The number of upcrossings of $[a,b]$ before time $n$ is: $U_n^{a,b} = \sup\{k : T_{2k} \le n\}.$

Upcrossing Bound

$(b-a)\,E[U_n^{a,b}] \le E[(X_n-a)^+] - E[(X_0-a)^+] \le E[X_n^+] + |a|.$

(See diagram in notes illustrating two upcrossings.)

Doob’s Inequality (Submartingale)

If ${X_n}$ is a submartingale, then for any $\lambda > 0$, $\lambda\, P\left(\sup_{k\le n} X_k \ge \lambda\right) \le E[X_n^+].$

A sketch of the proof uses the upcrossing lemma and predictable processes.

Predictable Process $H_m$

Define: $H_m = \sum_{k\ge 1} \left( \mathbf{1}_{\{T_{2k}\ge m\}} - \mathbf{1}_{\{T_{2k-1} > m\}} \right).$

$H_m$ is measurable with respect to $\mathcal{F}_{m-1}$.
Therefore $H_m$ is predictable.

Using integration-by-parts for discrete stochastic integrals: $(b-a) U_n^{a,b} \le (H\cdot X)_n.$

Issue With Downcrossings

If we downward-cross, we “re-enter the market”.
Fix with truncated process: $Y_k = a + (X_k - a)^+ = \begin{cases} X_k, & X_k > a,\\ a, & X_k \le a. \end{cases}$

Then:

$ {Y_k} $ is also a submartingale.
Upcrossings of $X$ correspond to modified upcrossings of $Y$.

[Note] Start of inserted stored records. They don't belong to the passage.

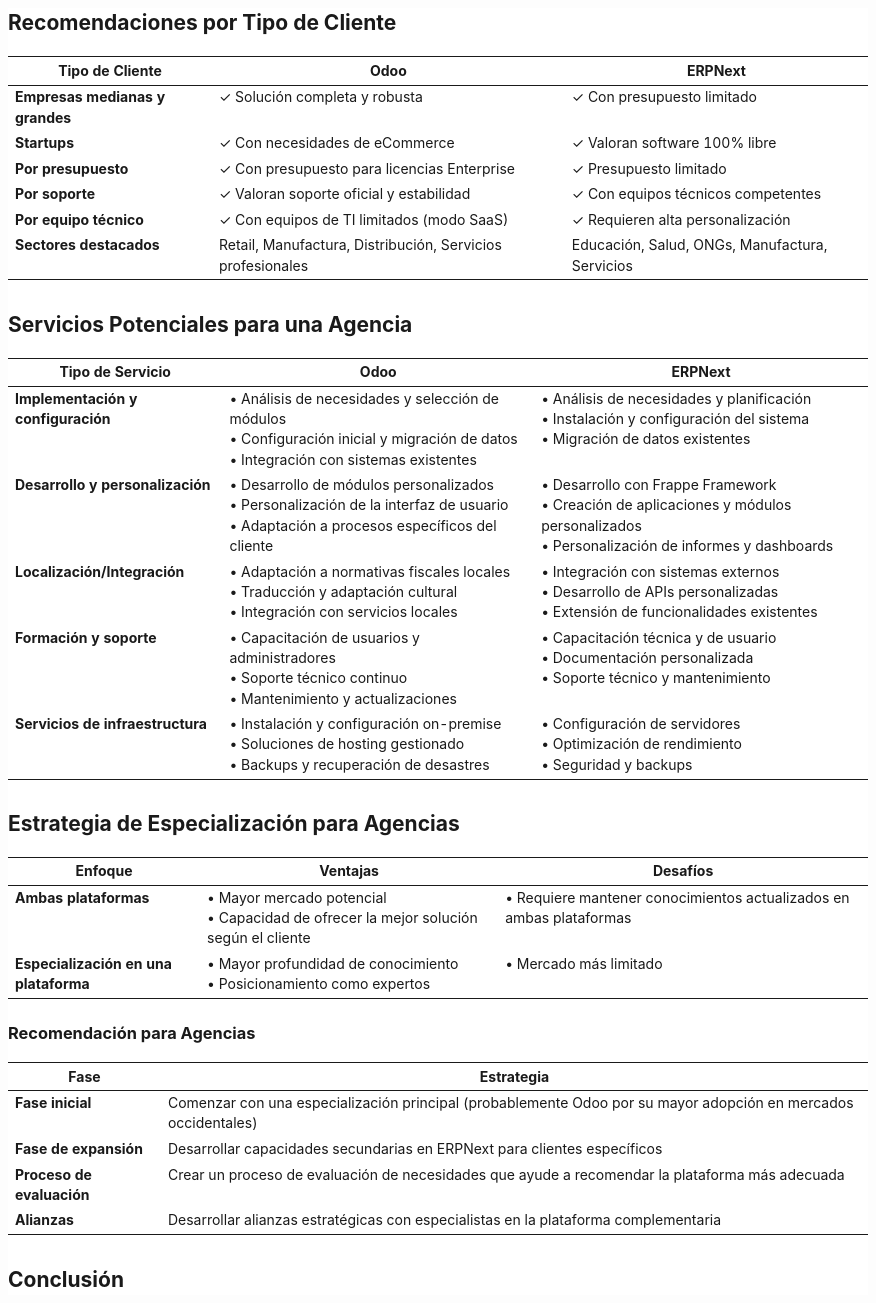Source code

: ## Recomendaciones por Tipo de Cliente

| Tipo de Cliente | Odoo | ERPNext |
|-----------------|------|----------|
| **Empresas medianas y grandes** | ✓ Solución completa y robusta | ✓ Con presupuesto limitado |
| **Startups** | ✓ Con necesidades de eCommerce | ✓ Valoran software 100% libre |
| **Por presupuesto** | ✓ Con presupuesto para licencias Enterprise | ✓ Presupuesto limitado |
| **Por soporte** | ✓ Valoran soporte oficial y estabilidad | ✓ Con equipos técnicos competentes |
| **Por equipo técnico** | ✓ Con equipos de TI limitados (modo SaaS) | ✓ Requieren alta personalización |
| **Sectores destacados** | Retail, Manufactura, Distribución, Servicios profesionales | Educación, Salud, ONGs, Manufactura, Servicios |

## Servicios Potenciales para una Agencia

| Tipo de Servicio | Odoo | ERPNext |
|------------------|------|----------|
| **Implementación y configuración** | • Análisis de necesidades y selección de módulos<br>• Configuración inicial y migración de datos<br>• Integración con sistemas existentes | • Análisis de necesidades y planificación<br>• Instalación y configuración del sistema<br>• Migración de datos existentes |
| **Desarrollo y personalización** | • Desarrollo de módulos personalizados<br>• Personalización de la interfaz de usuario<br>• Adaptación a procesos específicos del cliente | • Desarrollo con Frappe Framework<br>• Creación de aplicaciones y módulos personalizados<br>• Personalización de informes y dashboards |
| **Localización/Integración** | • Adaptación a normativas fiscales locales<br>• Traducción y adaptación cultural<br>• Integración con servicios locales | • Integración con sistemas externos<br>• Desarrollo de APIs personalizadas<br>• Extensión de funcionalidades existentes |
| **Formación y soporte** | • Capacitación de usuarios y administradores<br>• Soporte técnico continuo<br>• Mantenimiento y actualizaciones | • Capacitación técnica y de usuario<br>• Documentación personalizada<br>• Soporte técnico y mantenimiento |
| **Servicios de infraestructura** | • Instalación y configuración on-premise<br>• Soluciones de hosting gestionado<br>• Backups y recuperación de desastres | • Configuración de servidores<br>• Optimización de rendimiento<br>• Seguridad y backups |

## Estrategia de Especialización para Agencias

| Enfoque | Ventajas | Desafíos |
|---------|----------|----------|
| **Ambas plataformas** | • Mayor mercado potencial<br>• Capacidad de ofrecer la mejor solución según el cliente | • Requiere mantener conocimientos actualizados en ambas plataformas |
| **Especialización en una plataforma** | • Mayor profundidad de conocimiento<br>• Posicionamiento como expertos | • Mercado más limitado |

### Recomendación para Agencias

| Fase | Estrategia |
|------|------------|
| **Fase inicial** | Comenzar con una especialización principal (probablemente Odoo por su mayor adopción en mercados occidentales) |
| **Fase de expansión** | Desarrollar capacidades secundarias en ERPNext para clientes específicos |
| **Proceso de evaluación** | Crear un proceso de evaluación de necesidades que ayude a recomendar la plataforma más adecuada |
| **Alianzas** | Desarrollar alianzas estratégicas con especialistas en la plataforma complementaria |

## Conclusión
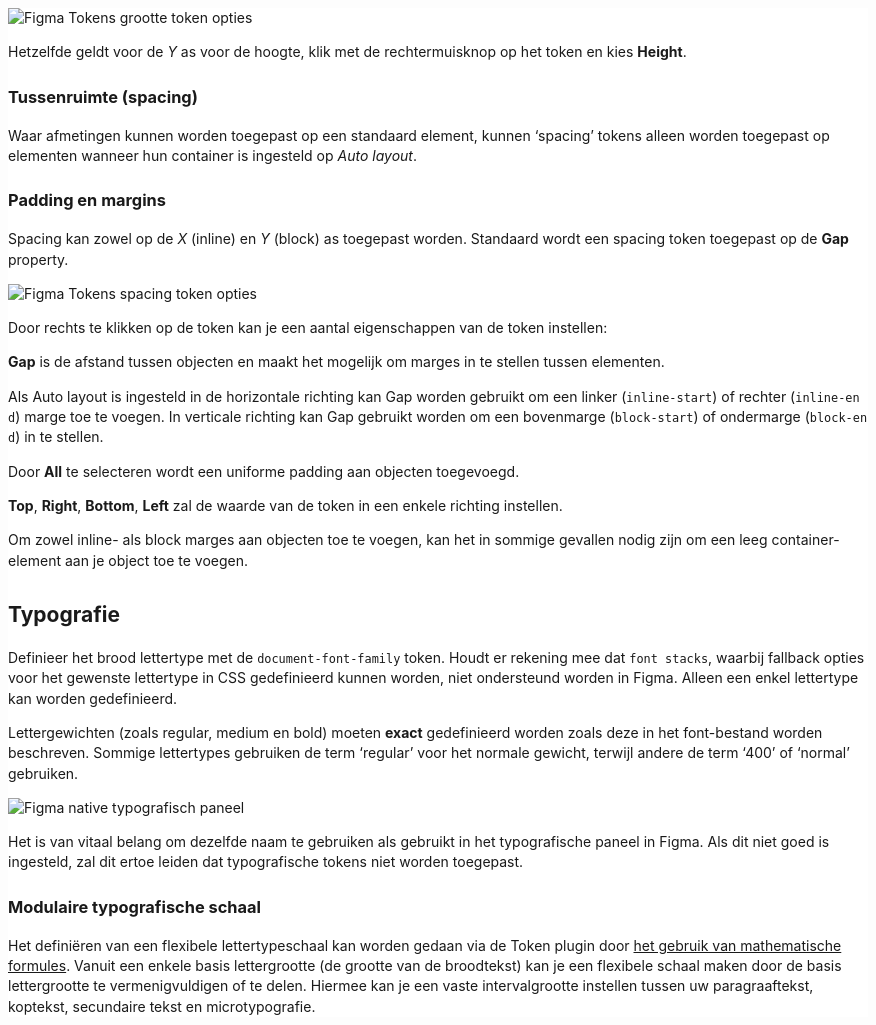 ![Figma Tokens grootte token opties](https://user-images.githubusercontent.com/248921/140960907-0fc7ef14-f855-4d49-aa89-f78d44e01123.png)

Hetzelfde geldt voor de _Y_ as voor de hoogte, klik met de rechtermuisknop op het token en kies **Height**.

### Tussenruimte (spacing)

Waar afmetingen kunnen worden toegepast op een standaard element, kunnen ‘spacing’ tokens alleen worden toegepast op elementen wanneer hun container is ingesteld op _Auto layout_.

### Padding en margins

Spacing kan zowel op de _X_ (inline) en _Y_ (block) as toegepast worden. Standaard wordt een spacing token toegepast op de **Gap** property.

![Figma Tokens spacing token opties](https://user-images.githubusercontent.com/248921/140961019-ce202625-a1a2-4b66-bc55-29aaa473c02a.png)

Door rechts te klikken op de token kan je een aantal eigenschappen van de token instellen:

**Gap** is de afstand tussen objecten en maakt het mogelijk om marges in te stellen tussen elementen.

Als Auto layout is ingesteld in de horizontale richting kan Gap worden gebruikt om een linker (`inline-start`) of rechter (`inline-end`) marge toe te voegen. In verticale richting kan Gap gebruikt worden om een bovenmarge (`block-start`) of ondermarge (`block-end`) in te stellen.

Door **All** te selecteren wordt een uniforme padding aan objecten toegevoegd.

**Top**, **Right**, **Bottom**, **Left** zal de waarde van de token in een enkele richting instellen.

Om zowel inline- als block marges aan objecten toe te voegen, kan het in sommige gevallen nodig zijn om een leeg container-element aan je object toe te voegen.

## Typografie

Definieer het brood lettertype met de `document-font-family` token. Houdt er rekening mee dat `font stacks`, waarbij fallback opties voor het gewenste lettertype in CSS gedefinieerd kunnen worden, niet ondersteund worden in Figma. Alleen een enkel lettertype kan worden gedefinieerd.

Lettergewichten (zoals regular, medium en bold) moeten **exact** gedefinieerd worden zoals deze in het font-bestand worden beschreven. Sommige lettertypes gebruiken de term ‘regular’ voor het normale gewicht, terwijl andere de term ‘400’ of ‘normal’ gebruiken.

![Figma native typografisch paneel](https://user-images.githubusercontent.com/248921/140961125-b1a81200-97ed-4e07-91c4-edf3a3a1710e.png)

Het is van vitaal belang om dezelfde naam te gebruiken als gebruikt in het typografische paneel in Figma. Als dit niet goed is ingesteld, zal dit ertoe leiden dat typografische tokens niet worden toegepast.

### Modulaire typografische schaal

Het definiëren van een flexibele lettertypeschaal kan worden gedaan via de Token plugin door [het gebruik van mathematische formules](https://docs.tokens.studio/tokens/using-math). Vanuit een enkele basis lettergrootte (de grootte van de broodtekst) kan je een flexibele schaal maken door de basis lettergrootte te vermenigvuldigen of te delen. Hiermee kan je een vaste intervalgrootte instellen tussen uw paragraaftekst, koptekst, secundaire tekst en microtypografie.
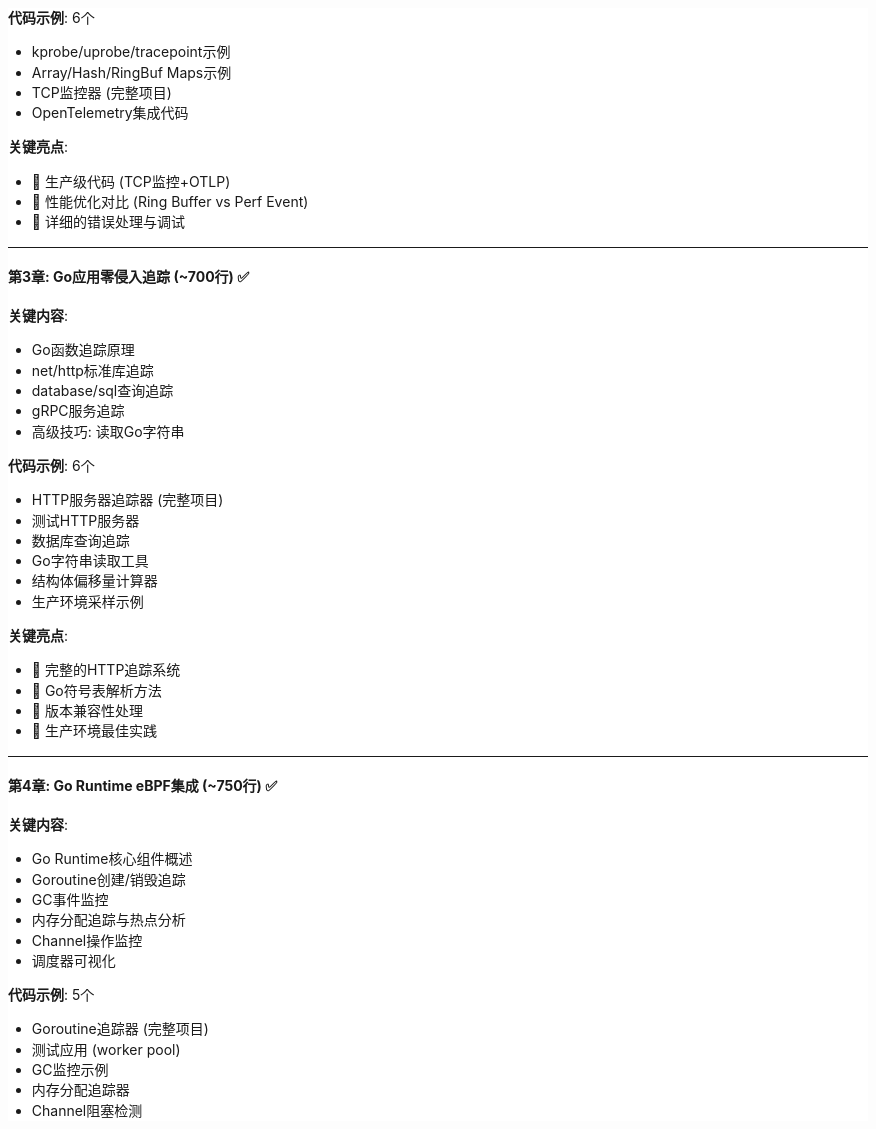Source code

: **代码示例**: 6个

- kprobe/uprobe/tracepoint示例
- Array/Hash/RingBuf Maps示例
- TCP监控器 (完整项目)
- OpenTelemetry集成代码

**关键亮点**:

- 🌟 生产级代码 (TCP监控+OTLP)
- 🌟 性能优化对比 (Ring Buffer vs Perf Event)
- 🌟 详细的错误处理与调试

---

#### 第3章: Go应用零侵入追踪 (~700行) ✅

**关键内容**:

- Go函数追踪原理
- net/http标准库追踪
- database/sql查询追踪
- gRPC服务追踪
- 高级技巧: 读取Go字符串

**代码示例**: 6个

- HTTP服务器追踪器 (完整项目)
- 测试HTTP服务器
- 数据库查询追踪
- Go字符串读取工具
- 结构体偏移量计算器
- 生产环境采样示例

**关键亮点**:

- 🌟 完整的HTTP追踪系统
- 🌟 Go符号表解析方法
- 🌟 版本兼容性处理
- 🌟 生产环境最佳实践

---

#### 第4章: Go Runtime eBPF集成 (~750行) ✅

**关键内容**:

- Go Runtime核心组件概述
- Goroutine创建/销毁追踪
- GC事件监控
- 内存分配追踪与热点分析
- Channel操作监控
- 调度器可视化

**代码示例**: 5个

- Goroutine追踪器 (完整项目)
- 测试应用 (worker pool)
- GC监控示例
- 内存分配追踪器
- Channel阻塞检测
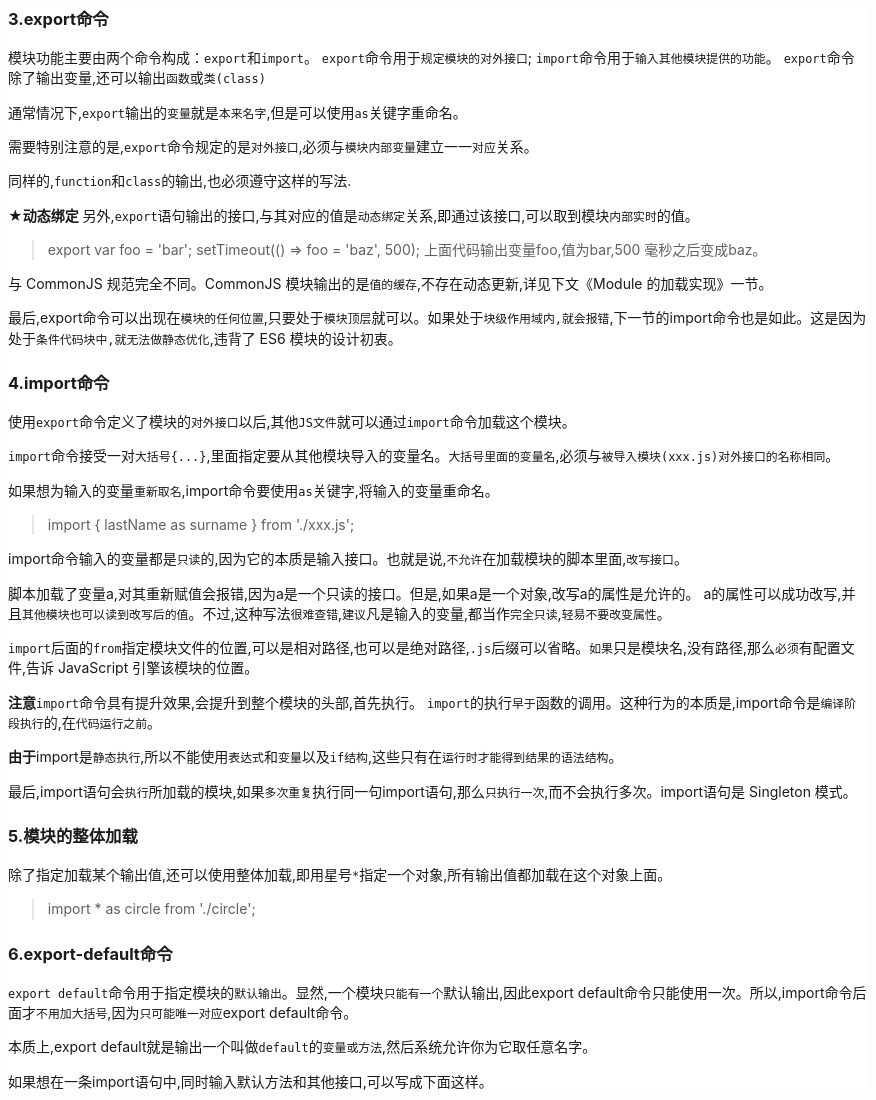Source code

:   ### 3.export命令
   模块功能主要由两个命令构成：`export`和`import`。
   `export`命令用于`规定模块的对外接口`;
   `import`命令用于`输入其他模块提供的功能`。
   `export`命令除了输出变量,还可以输出`函数`或`类(class)`

   通常情况下,`export`输出的`变量`就是`本来名字`,但是可以使用`as`关键字重命名。

   需要特别注意的是,`export`命令规定的是`对外接口`,必须与`模块内部变量`建立一一`对应`关系。
   
   同样的,`function`和`class`的输出,也必须遵守这样的写法.

   **★动态绑定**
   另外,`export`语句输出的接口,与其对应的值是`动态绑定`关系,即通过该接口,可以取到模块`内部实时`的值。
   > export var foo = 'bar';
   > setTimeout(() => foo = 'baz', 500);
   上面代码输出变量foo,值为bar,500 毫秒之后变成baz。

   与 CommonJS 规范完全不同。CommonJS 模块输出的是`值的缓存`,不存在动态更新,详见下文《Module 的加载实现》一节。

   最后,export命令可以出现在`模块的任何位置`,只要处于`模块顶层`就可以。如果处于`块级作用域内,就会报错`,下一节的import命令也是如此。这是因为处于`条件代码块中,就无法做静态优化`,违背了 ES6 模块的设计初衷。

  ### 4.import命令
   使用`export`命令定义了模块的`对外接口`以后,其他`JS文件`就可以通过`import`命令加载这个模块。

   `import`命令接受一对`大括号{...}`,里面指定要从其他模块导入的变量名。`大括号里面的变量名`,必须与`被导入模块(xxx.js)对外接口的名称相同`。
   
   如果想为输入的变量`重新取名`,import命令要使用`as`关键字,将输入的变量重命名。
   > import { lastName as surname } from './xxx.js';

   import命令输入的变量都是`只读`的,因为它的本质是输入接口。也就是说,`不允许`在加载模块的脚本里面,`改写接口`。

   脚本加载了变量a,对其重新赋值会报错,因为a是一个只读的接口。但是,如果a是一个对象,改写a的属性是允许的。
   a的属性可以成功改写,并且`其他模块也可以读到改写后的值`。不过,这种写法`很难查错`,`建议`凡是输入的变量,都当作`完全只读`,`轻易不要改变属性`。

   `import`后面的`from`指定模块文件的位置,可以是相对路径,也可以是绝对路径,`.js`后缀可以省略。`如果`只是模块名,没有路径,那么`必须`有配置文件,告诉 JavaScript 引擎该模块的位置。

   **注意**`import`命令具有提升效果,会提升到整个模块的头部,首先执行。
   `import`的执行`早于`函数的调用。这种行为的本质是,import命令是`编译阶段执行`的,在`代码运行之前`。
   
   **由于**import是`静态执行`,所以不能使用`表达式`和`变量`以及`if结构`,这些只有在`运行时才能得到结果的语法结构`。

   最后,import语句会`执行`所加载的模块,如果`多次重复`执行同一句import语句,那么`只执行一次`,而不会执行多次。import语句是 Singleton 模式。

  ### 5.模块的整体加载
   除了指定加载某个输出值,还可以使用整体加载,即用星号`*`指定一个对象,所有输出值都加载在这个对象上面。
   > import * as circle from './circle';
  
  ### 6.export-default命令
   `export default`命令用于指定模块的`默认输出`。显然,一个模块`只能有一个`默认输出,因此export default命令只能使用一次。所以,import命令后面才`不用加大括号`,因为`只可能唯一对应`export default命令。

   本质上,export default就是输出一个叫做`default`的`变量或方法`,然后系统允许你为它取任意名字。

   如果想在一条import语句中,同时输入默认方法和其他接口,可以写成下面这样。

Thus, $(b-a) U_n^{a,b}(X) \le (H \cdot Y)_n.$

Define $K_m = 1 - H_m$.
Then: $(H\cdot Y)_n + (K\cdot Y)_n = Y_n - Y_0.$ $E[(K\cdot Y)_n] \ge 0,\qquad (K\cdot Y)_0=0.$

Thus, $(b-a) E[U_n^{a,b}] \le E[Y_n - Y_0].$

Martingale Convergence Theorem (MGCT)

Let ${X_n,\mathcal{F}_n}$ be a submartingale.
Assume: $\sup_n E[X_n^+] < \infty.$

Then:

$X_n \to X$ a.s.
$E X < \infty$.

Example 1 — Simple Symmetric Random Walk

Let $S_n = \sum_{k=1}^n \varepsilon_k, \qquad P(\varepsilon_k = \pm 1)=1/2, \qquad S_0 = 0.$

Let $T = \inf\{n : S_n = 1\}.$

The stopped process ${S_{T \wedge n}}$ is a submartingale and $\sup_n E[(S_{T\wedge n})^+] \le 1.$

Thus, by MGCT: $S_{T\wedge n} \xrightarrow{a.s.} S_T = 1, \qquad P(T < \infty) = 1.$

But: $E(S_{T\wedge n}) = 0 \quad\forall n, \qquad E(S_T) = 1.$

So ${S_{T\wedge n}}$ is not uniformly integrable (UI).

Example 2 — Exponential Martingale

Let $Z_k$ i.i.d. $N(0,1)$.
Define: $S_n = \sum_{k=1}^n Z_k, \qquad Y_n = e^{S_n - \frac{n}{2}}.$

Using the mgf of the normal: $E[e^{Z_1}] = e^{1/2}.$

Compute: $E[Y_n|\mathcal{F}_{n-1}] = Y_{n-1} E[e^{Z_n - 1/2}] = Y_{n-1}.$

Thus ${Y_n}$ is a nonnegative martingale.

By MGCT: $Y_n \to Y$ a.s.
Since $E(Y_n)=1$, the limit satisfies $E(Y)=1$.

But: $Y_n = e^{S_n - n/2} = e^{n\left(\frac{S_n}{n} - \frac12\right)}.$

By the Strong Law of Large Numbers: $\frac{S_n}{n} \to 0 \quad a.s.$

Hence: $Y_n = e^{-n/2 + o(n)} \to 0 \quad a.s.$

Thus: $Y = 0 \quad \text{a.s.}$ but $E(Y)=1.$

Conclusion: ${Y_n}$ is not uniformly integrable.

Summary

The upcrossing lemma provides control over oscillations of a submartingale.
Doob’s inequality links the supremum of a submartingale to its terminal value.
MGCT guarantees almost sure convergence under a mild integrability condition.
However, without uniform integrability, expectation may not pass to the limit.